_TRY IT_: Reproduce every line of text from all of the records below without changing anything, and leave the pictures out of your answer.

══ EXCERPTED DATA ══

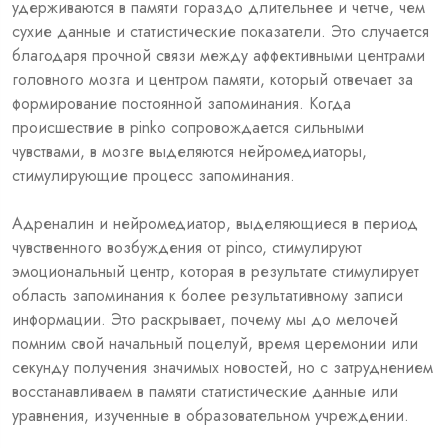
удерживаются в памяти гораздо длительнее и четче, чем
сухие данные и статистические показатели. Это случается
благодаря прочной связи между аффективными центрами
головного мозга и центром памяти, который отвечает за
формирование постоянной запоминания. Когда
происшествие в pinko сопровождается сильными
чувствами, в мозге выделяются нейромедиаторы,
стимулирующие процесс запоминания.
Адреналин и нейромедиатор, выделяющиеся в период
чувственного возбуждения от pinco, стимулируют
эмоциональный центр, которая в результате стимулирует
область запоминания к более результативному записи
информации. Это раскрывает, почему мы до мелочей
помним свой начальный поцелуй, время церемонии или
секунду получения значимых новостей, но с затруднением
восстанавливаем в памяти статистические данные или
уравнения, изученные в образовательном учреждении.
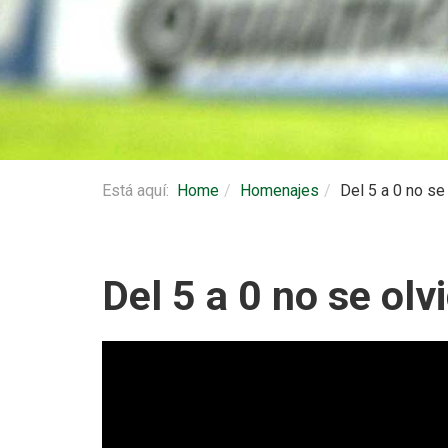
Está aquí:
Home
Homenajes
Del 5 a 0 no se
Del 5 a 0 no se ol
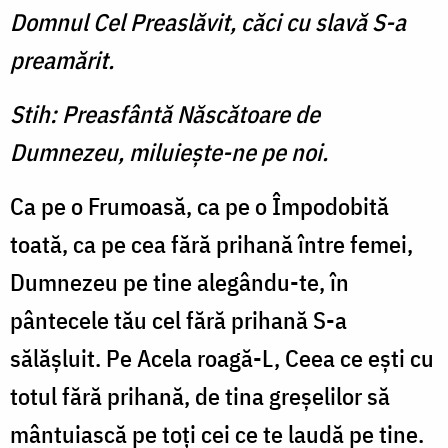
Domnul Cel Preaslăvit, căci cu slavă S-a
preamărit.
Stih: Preasfântă Născătoare de
Dumnezeu, miluieşte-ne pe noi.
Ca pe o Frumoasă, ca pe o Împodobită
toată, ca pe cea fără prihană între femei,
Dumnezeu pe tine alegându-te, în
pântecele tău cel fără prihană S-a
sălăşluit. Pe Acela roagă-L, Ceea ce eşti cu
totul fără prihană, de tina greşelilor să
mântuiască pe toţi cei ce te laudă pe tine.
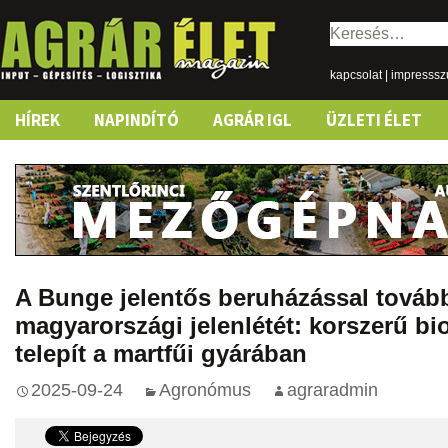
Keresés:
kapcsolat
|
impresss
Skip
HÍREK
NAPINDÍTÓ
AGRÁR IGL
ÜZLETI ÉLET
to
content
A Bunge jelentős beruházással tovább
magyarországi jelenlétét: korszerű b
telepít a martfűi gyárában
2025-09-24
Agronómus
agraradmin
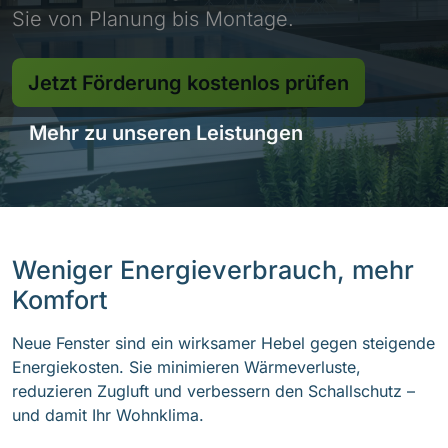
Sie von Planung bis Montage.
Jetzt Förderung kostenlos prüfen
Mehr zu unseren Leistungen
Weniger Energieverbrauch, mehr
Komfort
Neue Fenster sind ein wirksamer Hebel gegen steigende
Energiekosten. Sie minimieren Wärmeverluste,
reduzieren Zugluft und verbessern den Schallschutz –
und damit Ihr Wohnklima.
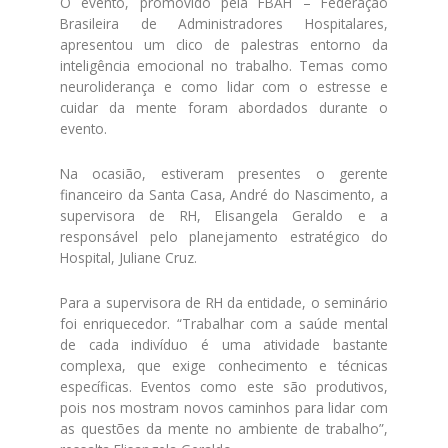
O evento, promovido pela FBAH – Federação
Brasileira de Administradores Hospitalares,
apresentou um clico de palestras entorno da
inteligência emocional no trabalho. Temas como
neuroliderança e como lidar com o estresse e
cuidar da mente foram abordados durante o
evento.
Na ocasião, estiveram presentes o gerente
financeiro da Santa Casa, André do Nascimento, a
supervisora de RH, Elisangela Geraldo e a
responsável pelo planejamento estratégico do
Hospital, Juliane Cruz.
Para a supervisora de RH da entidade, o seminário
foi enriquecedor. “Trabalhar com a saúde mental
de cada indivíduo é uma atividade bastante
complexa, que exige conhecimento e técnicas
específicas. Eventos como este são produtivos,
pois nos mostram novos caminhos para lidar com
as questões da mente no ambiente de trabalho”,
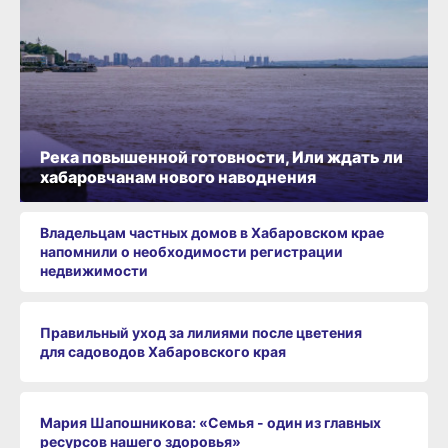
Река повышенной готовности, Или ждать ли
хабаровчанам нового наводнения
Владельцам частных домов в Хабаровском крае
напомнили о необходимости регистрации
недвижимости
Правильный уход за лилиями после цветения
для садоводов Хабаровского края
Мария Шапошникова: «Семья - один из главных
ресурсов нашего здоровья»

═══

_ANSWER FOR THE TASK_:
удерживаются в памяти гораздо длительнее и четче, чем
сухие данные и статистические показатели. Это случается
благодаря прочной связи между аффективными центрами
головного мозга и центром памяти, который отвечает за
формирование постоянной запоминания. Когда
происшествие в pinko сопровождается сильными
чувствами, в мозге выделяются нейромедиаторы,
стимулирующие процесс запоминания.
Адреналин и нейромедиатор, выделяющиеся в период
чувственного возбуждения от pinco, стимулируют
эмоциональный центр, которая в результате стимулирует
область запоминания к более результативному записи
информации. Это раскрывает, почему мы до мелочей
помним свой начальный поцелуй, время церемонии или
секунду получения значимых новостей, но с затруднением
восстанавливаем в памяти статистические данные или
уравнения, изученные в образовательном учреждении.
Está aquí:
Home
Homenajes
Del 5 a 0 no se
Del 5 a 0 no se ol
Domnul Cel Preaslăvit, căci cu slavă S-a
preamărit.
Stih: Preasfântă Născătoare de
Dumnezeu, miluieşte-ne pe noi.
Ca pe o Frumoasă, ca pe o Împodobită
toată, ca pe cea fără prihană între femei,
Dumnezeu pe tine alegându-te, în
pântecele tău cel fără prihană S-a
sălăşluit. Pe Acela roagă-L, Ceea ce eşti cu
totul fără prihană, de tina greşelilor să
mântuiască pe toţi cei ce te laudă pe tine.
Keresés:
kapcsolat
|
impresss
Skip
HÍREK
NAPINDÍTÓ
AGRÁR IGL
ÜZLETI ÉLET
to
content
A Bunge jelentős beruházással tovább
magyarországi jelenlétét: korszerű b
telepít a martfűi gyárában
2025-09-24
Agronómus
agraradmin
Sie von Planung bis Montage.
Jetzt Förderung kostenlos prüfen
Mehr zu unseren Leistungen
Weniger Energieverbrauch, mehr
Komfort
Neue Fenster sind ein wirksamer Hebel gegen steigende
Energiekosten. Sie minimieren Wärmeverluste,
reduzieren Zugluft und verbessern den Schallschutz –
und damit Ihr Wohnklima.
O evento, promovido pela FBAH – Federação
Brasileira de Administradores Hospitalares,
apresentou um clico de palestras entorno da
inteligência emocional no trabalho. Temas como
neuroliderança e como lidar com o estresse e
cuidar da mente foram abordados durante o
evento.
Na ocasião, estiveram presentes o gerente
financeiro da Santa Casa, André do Nascimento, a
supervisora de RH, Elisangela Geraldo e a
responsável pelo planejamento estratégico do
Hospital, Juliane Cruz.
Para a supervisora de RH da entidade, o seminário
foi enriquecedor. “Trabalhar com a saúde mental
de cada indivíduo é uma atividade bastante
complexa, que exige conhecimento e técnicas
específicas. Eventos como este são produtivos,
pois nos mostram novos caminhos para lidar com
as questões da mente no ambiente de trabalho”,
Река повышенной готовности, Или ждать ли
хабаровчанам нового наводнения
Владельцам частных домов в Хабаровском крае
напомнили о необходимости регистрации
недвижимости
Правильный уход за лилиями после цветения
для садоводов Хабаровского края
Мария Шапошникова: «Семья - один из главных
ресурсов нашего здоровья»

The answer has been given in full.